What inspired this scary eco-thriller?

Three years after I bought a place in Florida, Hurricane Ivan hit [2004]. Then Hurricane Dennis [2005]. I come from Nebraska tornado country. But I’ve never seen so much devastation, the hurricane debris! It’s not like you can haul it off and make mulch out of it. That, for me, was the true inspiration for this book, seeing those mountains of debris and seeing them haul it away and wondering, “What are they going to do with it?”

Which is worst—political corruption or corporate greed?

[Laughs]

They go hand-in-hand. Political corruption bothers me more than the greed because it’s not quite black and white. But when you look at some corrupt politicians, you think, these are people who are supposed to be honorable and watching out for the rest of us. How did they fall so low?

Why do you so often take ordinary people, like Sabrina Galloway, the trusting scientist in Whitewash, and push them to the brink?

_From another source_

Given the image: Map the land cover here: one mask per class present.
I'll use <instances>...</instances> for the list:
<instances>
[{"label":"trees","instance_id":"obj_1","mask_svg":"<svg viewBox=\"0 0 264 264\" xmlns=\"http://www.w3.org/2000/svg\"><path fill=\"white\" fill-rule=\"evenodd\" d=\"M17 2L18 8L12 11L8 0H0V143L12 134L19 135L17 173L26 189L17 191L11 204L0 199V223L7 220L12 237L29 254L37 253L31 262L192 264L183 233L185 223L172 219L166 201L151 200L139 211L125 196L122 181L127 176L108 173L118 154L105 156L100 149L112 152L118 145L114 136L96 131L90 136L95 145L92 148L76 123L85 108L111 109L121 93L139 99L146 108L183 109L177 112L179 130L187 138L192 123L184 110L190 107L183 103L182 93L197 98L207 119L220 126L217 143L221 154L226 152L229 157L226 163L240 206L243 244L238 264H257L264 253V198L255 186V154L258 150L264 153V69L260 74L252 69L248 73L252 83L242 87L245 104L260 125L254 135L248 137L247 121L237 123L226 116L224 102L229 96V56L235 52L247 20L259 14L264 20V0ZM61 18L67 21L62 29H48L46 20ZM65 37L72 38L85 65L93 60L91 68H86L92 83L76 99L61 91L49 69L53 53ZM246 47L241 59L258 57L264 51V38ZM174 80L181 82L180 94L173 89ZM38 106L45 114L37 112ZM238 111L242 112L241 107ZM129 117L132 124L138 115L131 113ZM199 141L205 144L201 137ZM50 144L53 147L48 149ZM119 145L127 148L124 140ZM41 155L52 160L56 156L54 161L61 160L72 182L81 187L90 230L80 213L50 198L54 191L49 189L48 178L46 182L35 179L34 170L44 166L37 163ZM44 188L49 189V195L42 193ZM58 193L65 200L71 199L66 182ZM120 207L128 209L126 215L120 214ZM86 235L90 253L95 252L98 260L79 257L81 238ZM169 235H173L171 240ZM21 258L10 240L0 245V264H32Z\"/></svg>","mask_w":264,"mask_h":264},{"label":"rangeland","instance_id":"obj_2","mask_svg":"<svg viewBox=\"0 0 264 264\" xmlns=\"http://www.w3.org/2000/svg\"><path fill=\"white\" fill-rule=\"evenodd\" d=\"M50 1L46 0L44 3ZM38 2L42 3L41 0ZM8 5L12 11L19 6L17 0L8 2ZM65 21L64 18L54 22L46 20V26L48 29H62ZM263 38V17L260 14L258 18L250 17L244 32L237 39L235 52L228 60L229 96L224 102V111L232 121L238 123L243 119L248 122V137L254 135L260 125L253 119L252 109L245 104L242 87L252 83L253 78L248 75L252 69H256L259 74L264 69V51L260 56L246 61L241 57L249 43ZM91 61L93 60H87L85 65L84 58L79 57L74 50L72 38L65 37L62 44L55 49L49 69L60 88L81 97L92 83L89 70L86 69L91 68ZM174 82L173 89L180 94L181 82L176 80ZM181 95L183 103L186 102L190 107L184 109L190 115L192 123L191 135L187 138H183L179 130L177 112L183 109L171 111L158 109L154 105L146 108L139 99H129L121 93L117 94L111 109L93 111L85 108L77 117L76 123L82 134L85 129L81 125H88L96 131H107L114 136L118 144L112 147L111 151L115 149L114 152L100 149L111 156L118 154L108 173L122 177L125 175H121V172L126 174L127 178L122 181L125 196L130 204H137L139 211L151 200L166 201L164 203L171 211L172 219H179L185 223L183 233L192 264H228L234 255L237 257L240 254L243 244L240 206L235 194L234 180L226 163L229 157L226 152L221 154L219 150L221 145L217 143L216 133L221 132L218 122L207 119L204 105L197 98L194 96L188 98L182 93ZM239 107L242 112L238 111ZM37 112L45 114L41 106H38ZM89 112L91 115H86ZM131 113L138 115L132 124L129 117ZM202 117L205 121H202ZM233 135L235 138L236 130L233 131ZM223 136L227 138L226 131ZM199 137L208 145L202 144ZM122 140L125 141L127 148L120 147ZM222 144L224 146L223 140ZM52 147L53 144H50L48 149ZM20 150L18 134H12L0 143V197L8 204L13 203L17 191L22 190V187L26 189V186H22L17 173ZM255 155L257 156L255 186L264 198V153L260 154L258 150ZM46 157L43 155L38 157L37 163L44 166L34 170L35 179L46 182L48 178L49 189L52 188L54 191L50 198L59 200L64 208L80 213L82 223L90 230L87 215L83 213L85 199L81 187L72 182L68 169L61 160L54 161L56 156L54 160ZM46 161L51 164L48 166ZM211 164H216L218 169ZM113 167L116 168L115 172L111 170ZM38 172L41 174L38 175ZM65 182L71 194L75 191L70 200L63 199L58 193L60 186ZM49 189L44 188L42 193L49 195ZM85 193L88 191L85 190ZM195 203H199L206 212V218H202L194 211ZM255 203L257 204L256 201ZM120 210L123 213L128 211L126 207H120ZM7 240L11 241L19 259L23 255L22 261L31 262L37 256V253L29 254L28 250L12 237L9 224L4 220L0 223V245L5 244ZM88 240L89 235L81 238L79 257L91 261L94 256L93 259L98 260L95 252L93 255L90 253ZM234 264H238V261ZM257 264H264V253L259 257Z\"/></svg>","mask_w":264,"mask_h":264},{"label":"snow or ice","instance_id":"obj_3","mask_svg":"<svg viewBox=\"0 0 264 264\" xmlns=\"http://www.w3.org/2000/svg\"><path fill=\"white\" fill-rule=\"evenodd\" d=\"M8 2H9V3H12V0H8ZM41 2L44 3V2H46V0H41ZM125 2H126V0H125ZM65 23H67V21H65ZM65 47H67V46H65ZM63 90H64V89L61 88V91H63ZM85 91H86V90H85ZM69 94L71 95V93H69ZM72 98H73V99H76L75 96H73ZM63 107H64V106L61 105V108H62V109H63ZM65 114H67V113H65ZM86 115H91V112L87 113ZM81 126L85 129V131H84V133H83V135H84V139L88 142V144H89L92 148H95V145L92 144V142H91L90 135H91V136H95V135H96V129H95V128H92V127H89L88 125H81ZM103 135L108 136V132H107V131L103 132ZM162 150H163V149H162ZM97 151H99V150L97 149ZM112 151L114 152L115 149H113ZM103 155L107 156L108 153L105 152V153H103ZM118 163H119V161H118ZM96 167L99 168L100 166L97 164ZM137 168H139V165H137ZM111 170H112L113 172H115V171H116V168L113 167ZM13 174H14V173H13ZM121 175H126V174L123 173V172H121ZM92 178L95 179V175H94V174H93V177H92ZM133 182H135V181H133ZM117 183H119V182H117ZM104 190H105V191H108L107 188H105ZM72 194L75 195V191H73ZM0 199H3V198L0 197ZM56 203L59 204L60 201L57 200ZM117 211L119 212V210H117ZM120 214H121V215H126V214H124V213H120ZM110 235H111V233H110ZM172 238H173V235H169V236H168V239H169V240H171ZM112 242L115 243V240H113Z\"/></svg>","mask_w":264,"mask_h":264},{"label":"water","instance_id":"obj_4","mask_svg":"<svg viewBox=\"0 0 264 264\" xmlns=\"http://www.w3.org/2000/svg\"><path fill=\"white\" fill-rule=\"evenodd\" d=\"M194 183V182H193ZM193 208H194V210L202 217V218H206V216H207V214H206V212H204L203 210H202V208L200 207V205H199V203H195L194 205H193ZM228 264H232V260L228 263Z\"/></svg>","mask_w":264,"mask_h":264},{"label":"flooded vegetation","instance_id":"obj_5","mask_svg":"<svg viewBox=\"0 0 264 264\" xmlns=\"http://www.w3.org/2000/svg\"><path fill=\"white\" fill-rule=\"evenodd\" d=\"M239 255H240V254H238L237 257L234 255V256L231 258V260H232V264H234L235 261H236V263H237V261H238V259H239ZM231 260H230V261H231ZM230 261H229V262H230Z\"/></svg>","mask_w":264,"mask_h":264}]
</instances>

When we are pushed to the edge, that’s when we show our true character. That’s where our values are, where our ideals are, what we believe in. You take people like Sabrina, you push and push, and you see what they’ll do to save those values.

Leon, the hired gun who keeps failing to kill Sabrina, is so funny. How important is humor in a thriller?

In this book it was important. I wanted to have some sort of a relief for readers instead of constantly being weighed upon by these hefty issues. And Leon is an unpredictable, unexpected place to find humor.

Will there be a sequel or is this a temporary break from your Special Agent Maggie O’Dell series?

It’s a stand-alone, but I never say never. I’m working on Exposed, the next Maggie, right now.

Reduce, reuse, recycle—what else is important to remember?

Awareness! We must be more open-minded about different aspects of what we can use. I don’t know if there would be an oil shortage, but it sure would be nice to not have a dependency on foreign oil. As taxpayers, we are in a position to do something about it.